Noah and I really got to that place where we were just super comfortable around each other. And we’ve always had good communication, and we’ve always kind of been on the same wavelength, but I think that after three movies, countless hours, and been through so much that it’s just like we understand each other in a way that I’m really grateful for. Because it’s really nice to have someone who’s been on the same journey and ride as you have, and it’s a weird ride that’s very hard to put into words and articulate to anyone.
So, yeah, I think that our friendship shows in the third movie. Well, I hope it shows in the third movie. I couldn’t imagine doing it with anyone else. I really couldn’t.
Personally, do you think that LJ and Peter make it through college?
I’ve always known that they are going to be endgame. In my heart, I know that they’re going to get married, I know they will be together forever. I mean, in the second movie, I was like, I love John Ambrose, but they’re not going to end up together. It was very clear to me just as a fan of the books and as a fan of the movies and as a fan of Lara Jean, I was like, “There’s no way. Lara Jean and Peter will end up together.”
I think they will break up in college. I know it’s such an unpopular opinion, and it’s heartbreaking.
I think that they’re going to try their very best to make it work in college, but I think ultimately, they are both going to realize they do need to grow as individuals and apart, and know what it’s like to live life and figure out who you are alone. And then, I believe that they will come together after college and almost reintroduce themselves as adults. I think that they have a lot more growing to do. And I think it would be so cool for them to run into each other outside of college—they now have a job, they know what it’s like to live alone and to find their individual voices. It’d be so cool to see them come together and be in their mid-to-late 20s, and then really be ready to spend the rest of their lives together.
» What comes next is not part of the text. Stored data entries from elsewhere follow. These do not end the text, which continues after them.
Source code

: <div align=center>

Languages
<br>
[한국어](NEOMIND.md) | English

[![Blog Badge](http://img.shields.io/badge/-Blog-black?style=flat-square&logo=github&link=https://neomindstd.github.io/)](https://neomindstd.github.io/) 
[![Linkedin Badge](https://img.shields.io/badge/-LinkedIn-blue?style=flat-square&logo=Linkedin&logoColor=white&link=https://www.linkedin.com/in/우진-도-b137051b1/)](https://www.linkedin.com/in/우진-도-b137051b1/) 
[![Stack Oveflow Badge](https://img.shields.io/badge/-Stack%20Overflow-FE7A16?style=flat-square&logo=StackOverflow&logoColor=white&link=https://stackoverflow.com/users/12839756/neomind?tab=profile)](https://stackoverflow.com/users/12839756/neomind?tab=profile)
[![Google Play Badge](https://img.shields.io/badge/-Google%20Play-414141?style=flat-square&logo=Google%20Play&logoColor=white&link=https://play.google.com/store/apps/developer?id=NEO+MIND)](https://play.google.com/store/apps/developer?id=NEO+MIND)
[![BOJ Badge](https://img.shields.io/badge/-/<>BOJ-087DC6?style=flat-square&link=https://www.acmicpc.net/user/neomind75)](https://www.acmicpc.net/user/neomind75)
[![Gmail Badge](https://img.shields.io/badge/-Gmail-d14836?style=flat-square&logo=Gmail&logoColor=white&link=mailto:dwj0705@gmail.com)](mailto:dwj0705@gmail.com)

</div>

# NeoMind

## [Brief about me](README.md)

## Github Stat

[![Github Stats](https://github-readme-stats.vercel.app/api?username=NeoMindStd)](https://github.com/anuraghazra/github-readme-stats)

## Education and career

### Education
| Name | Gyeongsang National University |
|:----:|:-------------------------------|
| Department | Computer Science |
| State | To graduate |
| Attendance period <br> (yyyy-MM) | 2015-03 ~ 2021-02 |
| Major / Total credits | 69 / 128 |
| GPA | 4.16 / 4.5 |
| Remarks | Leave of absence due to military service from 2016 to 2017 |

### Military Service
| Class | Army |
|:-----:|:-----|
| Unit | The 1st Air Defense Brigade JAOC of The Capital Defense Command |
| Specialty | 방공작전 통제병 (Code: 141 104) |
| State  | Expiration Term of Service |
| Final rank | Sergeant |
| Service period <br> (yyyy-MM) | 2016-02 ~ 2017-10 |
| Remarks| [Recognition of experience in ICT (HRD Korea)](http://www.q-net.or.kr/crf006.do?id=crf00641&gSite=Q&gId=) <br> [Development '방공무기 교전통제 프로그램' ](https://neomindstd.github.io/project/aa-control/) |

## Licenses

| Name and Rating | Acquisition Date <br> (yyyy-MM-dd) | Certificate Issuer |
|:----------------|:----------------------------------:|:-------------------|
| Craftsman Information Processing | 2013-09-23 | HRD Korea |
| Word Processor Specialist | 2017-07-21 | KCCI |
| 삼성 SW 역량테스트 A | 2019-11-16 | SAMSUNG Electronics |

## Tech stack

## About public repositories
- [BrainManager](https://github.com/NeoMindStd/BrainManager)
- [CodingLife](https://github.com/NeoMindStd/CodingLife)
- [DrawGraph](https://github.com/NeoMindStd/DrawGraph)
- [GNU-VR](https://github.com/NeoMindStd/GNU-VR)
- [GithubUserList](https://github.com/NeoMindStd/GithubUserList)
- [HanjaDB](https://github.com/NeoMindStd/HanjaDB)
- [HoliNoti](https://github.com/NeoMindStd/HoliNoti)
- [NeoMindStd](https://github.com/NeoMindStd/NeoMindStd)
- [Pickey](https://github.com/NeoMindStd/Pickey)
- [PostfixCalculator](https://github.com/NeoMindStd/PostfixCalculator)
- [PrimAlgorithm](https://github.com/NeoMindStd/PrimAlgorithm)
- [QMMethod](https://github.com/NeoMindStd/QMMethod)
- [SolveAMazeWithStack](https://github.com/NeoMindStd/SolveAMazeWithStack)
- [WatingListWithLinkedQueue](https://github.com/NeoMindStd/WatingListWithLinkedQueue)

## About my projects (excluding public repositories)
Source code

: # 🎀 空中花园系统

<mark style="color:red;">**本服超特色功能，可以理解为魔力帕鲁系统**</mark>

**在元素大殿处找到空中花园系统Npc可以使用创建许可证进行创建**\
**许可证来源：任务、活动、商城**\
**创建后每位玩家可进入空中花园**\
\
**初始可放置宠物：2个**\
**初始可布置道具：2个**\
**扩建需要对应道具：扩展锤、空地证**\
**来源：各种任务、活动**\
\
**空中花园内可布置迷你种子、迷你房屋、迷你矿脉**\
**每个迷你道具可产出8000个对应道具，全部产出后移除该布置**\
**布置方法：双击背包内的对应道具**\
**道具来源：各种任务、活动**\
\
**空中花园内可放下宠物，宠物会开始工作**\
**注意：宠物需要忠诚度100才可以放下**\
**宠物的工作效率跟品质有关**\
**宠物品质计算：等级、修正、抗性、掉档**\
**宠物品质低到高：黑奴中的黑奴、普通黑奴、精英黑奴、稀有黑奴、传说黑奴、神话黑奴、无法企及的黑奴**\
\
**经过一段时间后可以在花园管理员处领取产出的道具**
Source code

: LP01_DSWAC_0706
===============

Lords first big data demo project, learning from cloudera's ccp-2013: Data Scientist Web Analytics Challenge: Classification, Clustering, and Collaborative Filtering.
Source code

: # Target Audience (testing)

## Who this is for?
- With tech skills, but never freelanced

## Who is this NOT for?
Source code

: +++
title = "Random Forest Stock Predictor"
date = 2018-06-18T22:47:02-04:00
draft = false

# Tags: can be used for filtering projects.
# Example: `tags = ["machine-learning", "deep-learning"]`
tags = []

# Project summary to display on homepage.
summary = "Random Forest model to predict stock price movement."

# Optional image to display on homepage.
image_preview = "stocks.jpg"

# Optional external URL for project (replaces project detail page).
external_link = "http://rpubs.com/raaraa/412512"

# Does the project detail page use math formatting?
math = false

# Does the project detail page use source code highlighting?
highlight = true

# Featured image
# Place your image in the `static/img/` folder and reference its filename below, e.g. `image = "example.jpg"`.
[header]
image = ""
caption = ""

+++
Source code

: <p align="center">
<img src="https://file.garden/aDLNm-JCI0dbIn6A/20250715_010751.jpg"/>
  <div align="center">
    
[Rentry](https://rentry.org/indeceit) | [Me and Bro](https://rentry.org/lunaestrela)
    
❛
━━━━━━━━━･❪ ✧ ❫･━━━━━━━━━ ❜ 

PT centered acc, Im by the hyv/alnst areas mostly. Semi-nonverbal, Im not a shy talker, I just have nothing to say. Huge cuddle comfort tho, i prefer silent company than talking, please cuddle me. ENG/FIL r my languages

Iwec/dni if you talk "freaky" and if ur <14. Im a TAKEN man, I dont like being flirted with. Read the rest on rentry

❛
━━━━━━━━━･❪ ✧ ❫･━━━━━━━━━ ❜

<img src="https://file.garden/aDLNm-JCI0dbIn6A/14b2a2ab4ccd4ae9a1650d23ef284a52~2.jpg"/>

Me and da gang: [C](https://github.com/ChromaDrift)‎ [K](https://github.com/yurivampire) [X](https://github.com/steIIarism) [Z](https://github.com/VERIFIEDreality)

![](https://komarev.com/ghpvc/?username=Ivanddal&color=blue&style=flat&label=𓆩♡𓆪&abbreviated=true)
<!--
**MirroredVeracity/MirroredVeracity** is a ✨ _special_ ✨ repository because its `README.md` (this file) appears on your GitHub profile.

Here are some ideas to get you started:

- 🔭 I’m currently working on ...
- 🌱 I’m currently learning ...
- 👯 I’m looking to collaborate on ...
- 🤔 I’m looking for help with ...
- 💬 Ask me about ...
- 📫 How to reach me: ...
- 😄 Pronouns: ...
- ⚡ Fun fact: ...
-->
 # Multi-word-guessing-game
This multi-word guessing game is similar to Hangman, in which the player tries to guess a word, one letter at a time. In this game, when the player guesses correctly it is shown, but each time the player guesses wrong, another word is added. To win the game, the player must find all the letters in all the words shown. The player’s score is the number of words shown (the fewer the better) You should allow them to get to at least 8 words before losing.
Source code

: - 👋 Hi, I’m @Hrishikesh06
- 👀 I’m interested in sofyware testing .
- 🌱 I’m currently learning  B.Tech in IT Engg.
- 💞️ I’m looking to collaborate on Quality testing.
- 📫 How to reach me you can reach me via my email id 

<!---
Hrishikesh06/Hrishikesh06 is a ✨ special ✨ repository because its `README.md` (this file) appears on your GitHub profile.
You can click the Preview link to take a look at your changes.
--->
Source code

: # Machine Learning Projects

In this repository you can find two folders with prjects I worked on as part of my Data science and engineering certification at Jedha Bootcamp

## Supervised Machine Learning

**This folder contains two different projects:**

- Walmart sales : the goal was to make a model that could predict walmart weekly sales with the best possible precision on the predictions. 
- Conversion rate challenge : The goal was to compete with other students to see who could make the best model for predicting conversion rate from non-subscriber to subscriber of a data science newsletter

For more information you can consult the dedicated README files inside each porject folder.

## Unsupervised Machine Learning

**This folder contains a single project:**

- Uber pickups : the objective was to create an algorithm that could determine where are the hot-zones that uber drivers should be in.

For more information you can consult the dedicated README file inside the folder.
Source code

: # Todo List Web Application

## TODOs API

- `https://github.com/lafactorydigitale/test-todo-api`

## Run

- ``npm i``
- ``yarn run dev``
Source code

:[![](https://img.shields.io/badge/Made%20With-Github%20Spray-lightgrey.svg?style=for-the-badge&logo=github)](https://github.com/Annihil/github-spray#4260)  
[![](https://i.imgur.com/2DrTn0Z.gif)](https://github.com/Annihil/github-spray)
But I think they will break up in college. I know it’s such an unpopular opinion, and it’s heartbreaking. And I know people are not going to like it, but I do think that they need to figure it out apart.
No, that makes sense. I also like that postgrad reunion idea. I’m picturing it in my head already, and I need it.
I know, I do too. And this is not a conversation I’ve had with anyone, but I will say that if it’s made, you heard it here first. I came up with the idea.
This interview has been edited and condensed for clarity.